To do this, I’ve used a simple shell script and modified termcolours.php to add some additional colour look up entries.

/usr/local/bin/sshcolours.sh:
/usr/local/bin/termcolour.php $@
/usr/bin/ssh $@
/usr/local/bin/termcolour.php white

termcolour.php

//...

$tc = new TerminalColour();

// add colours for servers
$colourLookup = $tc->getLookupColours();
$serverColours = array(
'server1' => $colourLookup['darkblue'],
'server2' => $colourLookup['red'],
'server3' => 'C4DFC3',
);
$tc->addToLookupColours($serverColours);

if($argc == 4) {
//...

(not a large change!)

finally, we add an alias to ~/.bash_profile:

alias s=sshcolours.sh

That’s it! I can now type:


and Terminal’s background colour turns blue and I’m ssh’d into server 1.

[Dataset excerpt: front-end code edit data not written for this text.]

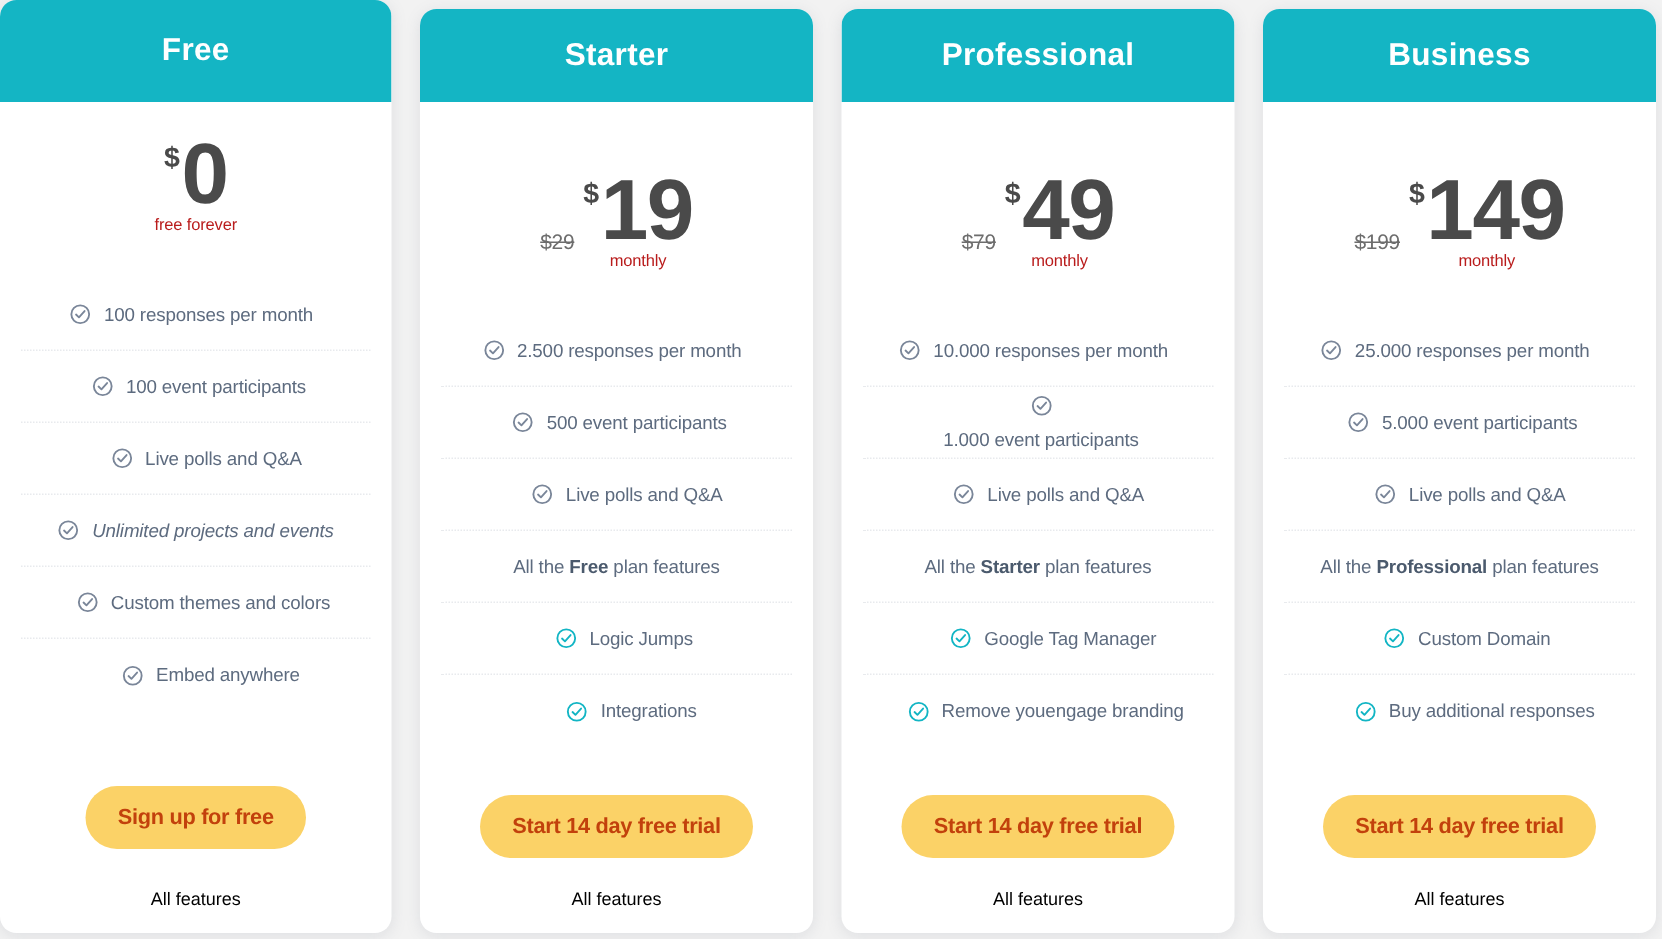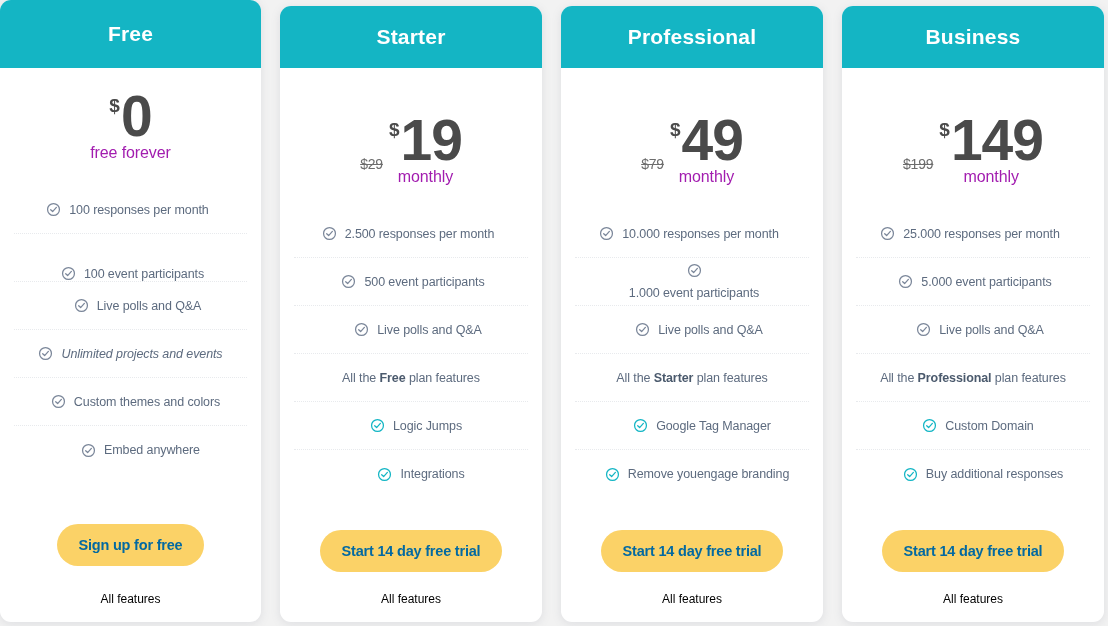"free forever" .period { color: #a21caf -> #b91c1c; font-size: 16px -> 11px }
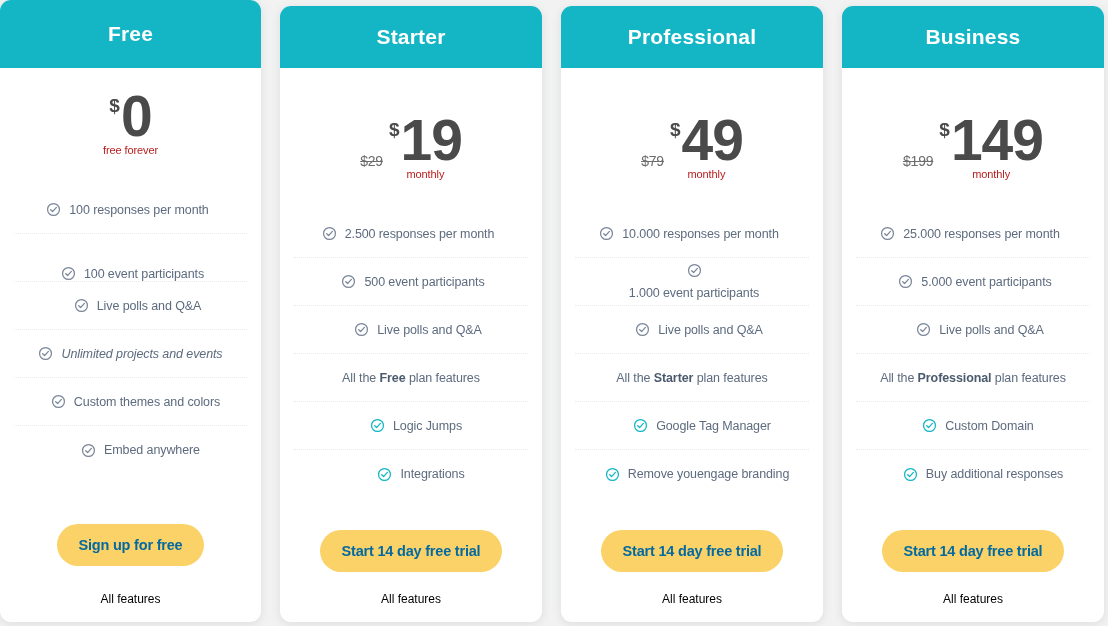"100 event participants" div.feature-row { align-items: flex-end -> none }
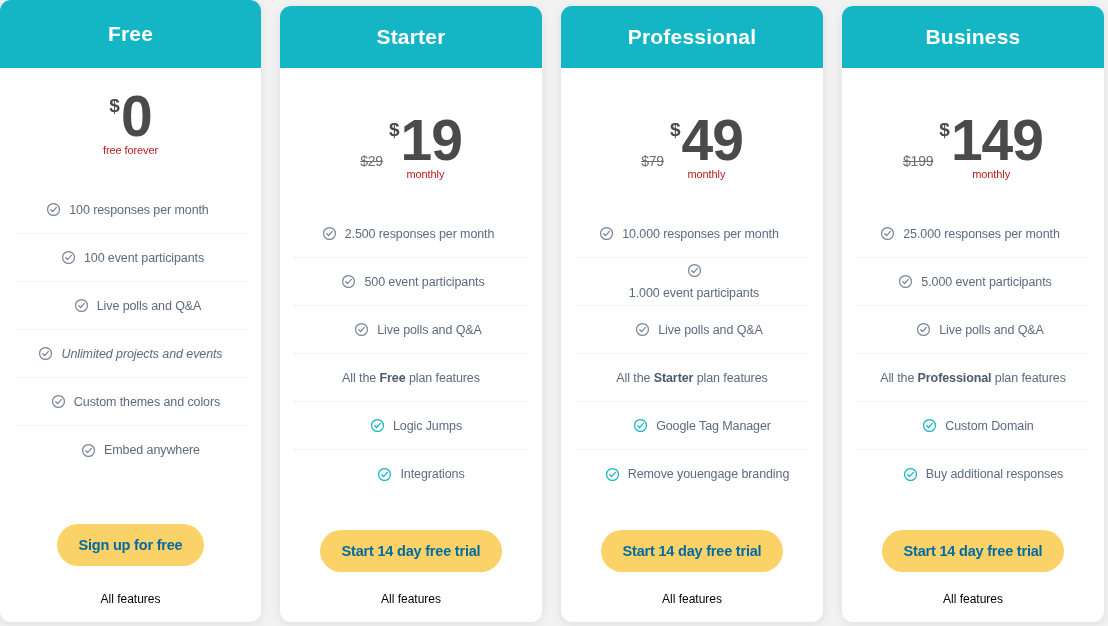"Sign up for free" .cta { color: #0369a1 -> #c2410c }
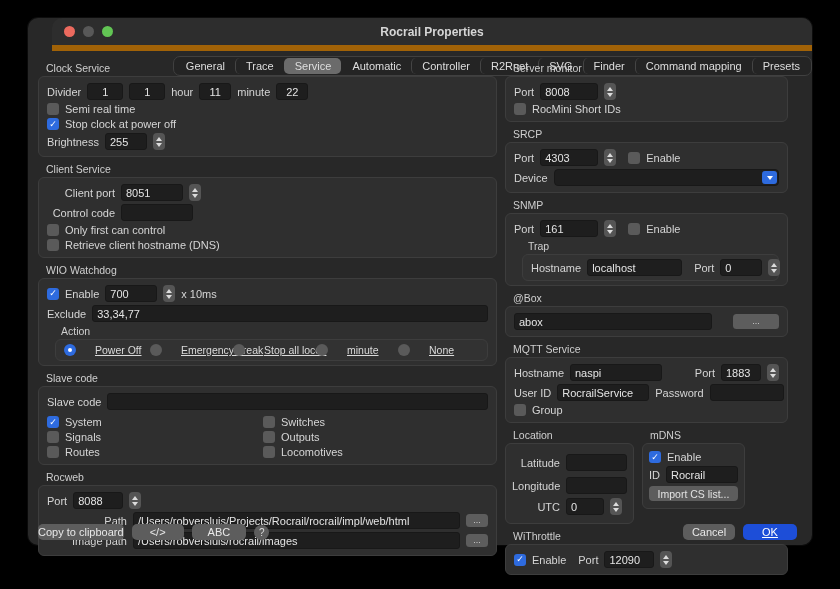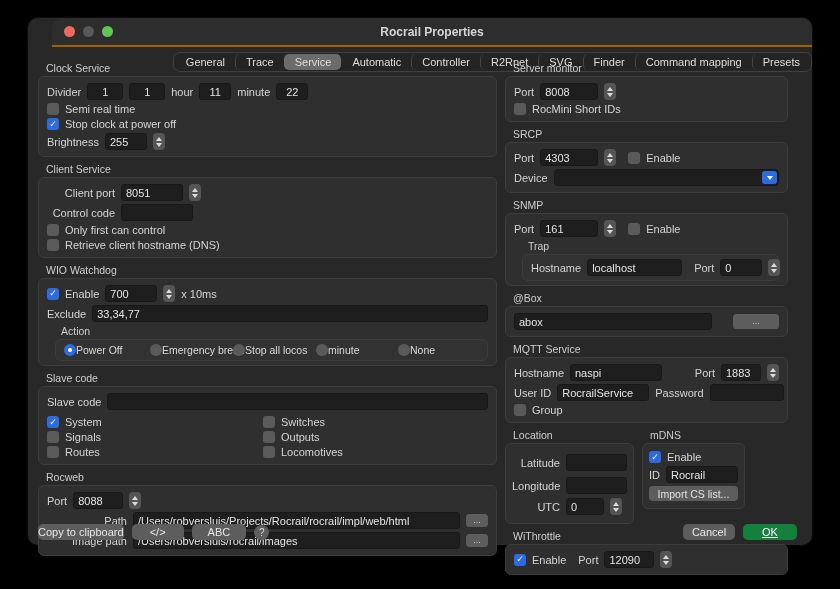"Rocrail Properties" .titlebar { border-bottom: 2px solid #a16207 -> 6px solid #a16207 }
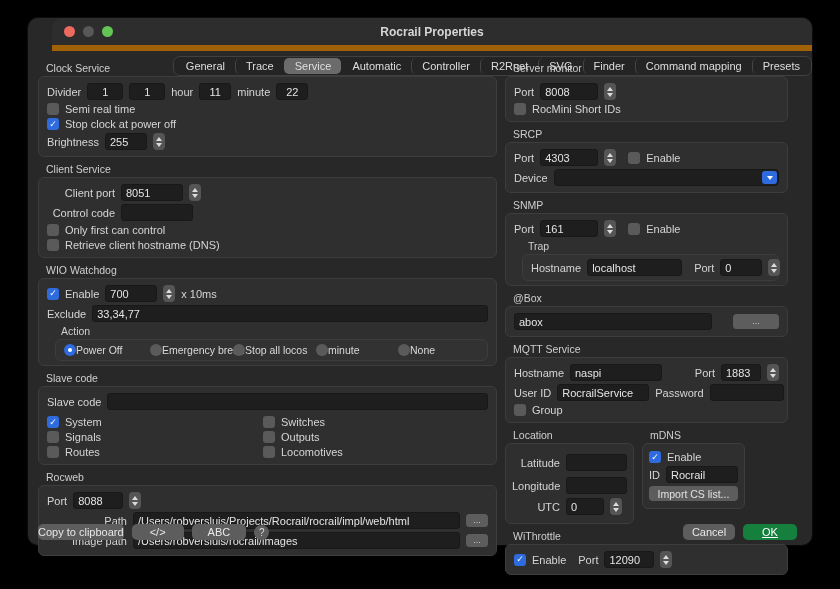"Power Off" .radio-item { gap: 0 -> 19px; text-decoration: none -> underline }
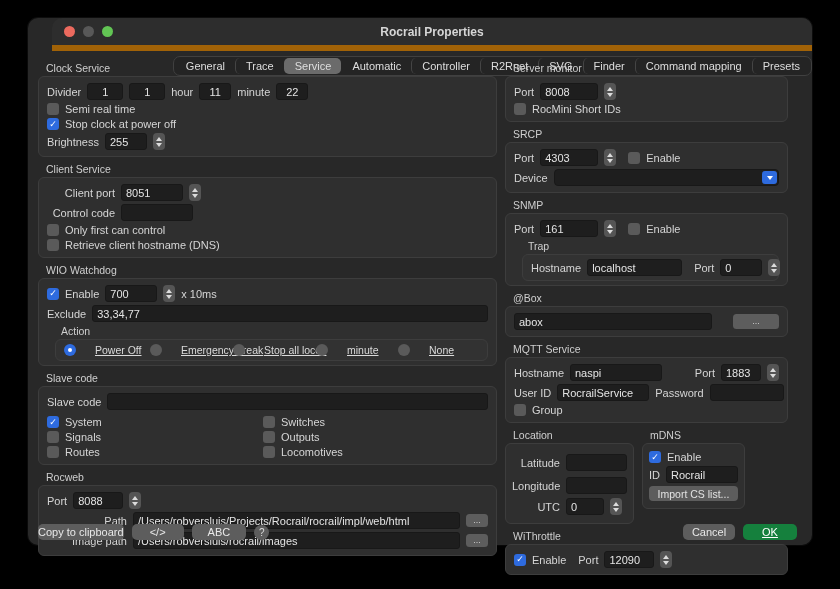"OK" .btn.primary { background: #15803d -> #1d4ed8 }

Sometimes I just type termcolour.php darkred to remind myself that this terminal window is doing something long-running and not to accidentally close it…

This is a zip file of the relevant files.

2 thoughts on “Changing OS X Terminal colours when ssh'ing into a server

  1. This seems a bit OTT.

    In my .profile (under Linux) I have a function getcolours with a case statement that sets up bg, fg and ms for each machine I want to be able to ssh into.

    Then, on my home terminal in .profile I have:

    for host in $hosts
    do
    getcolours
    eval "function $host {
    ssh -A -Y -T -f $host /usr/bin/xterm -sb -sl 1000 -rightbar -ms $ms -fg $fg -bg $bg -ls -u8
    }"
    done

    Now I can simply type xyz to get an xterm back from a host called xyz.may.be, with the right background and foreground colours.

    I can't see why this wouldn't work on a mac.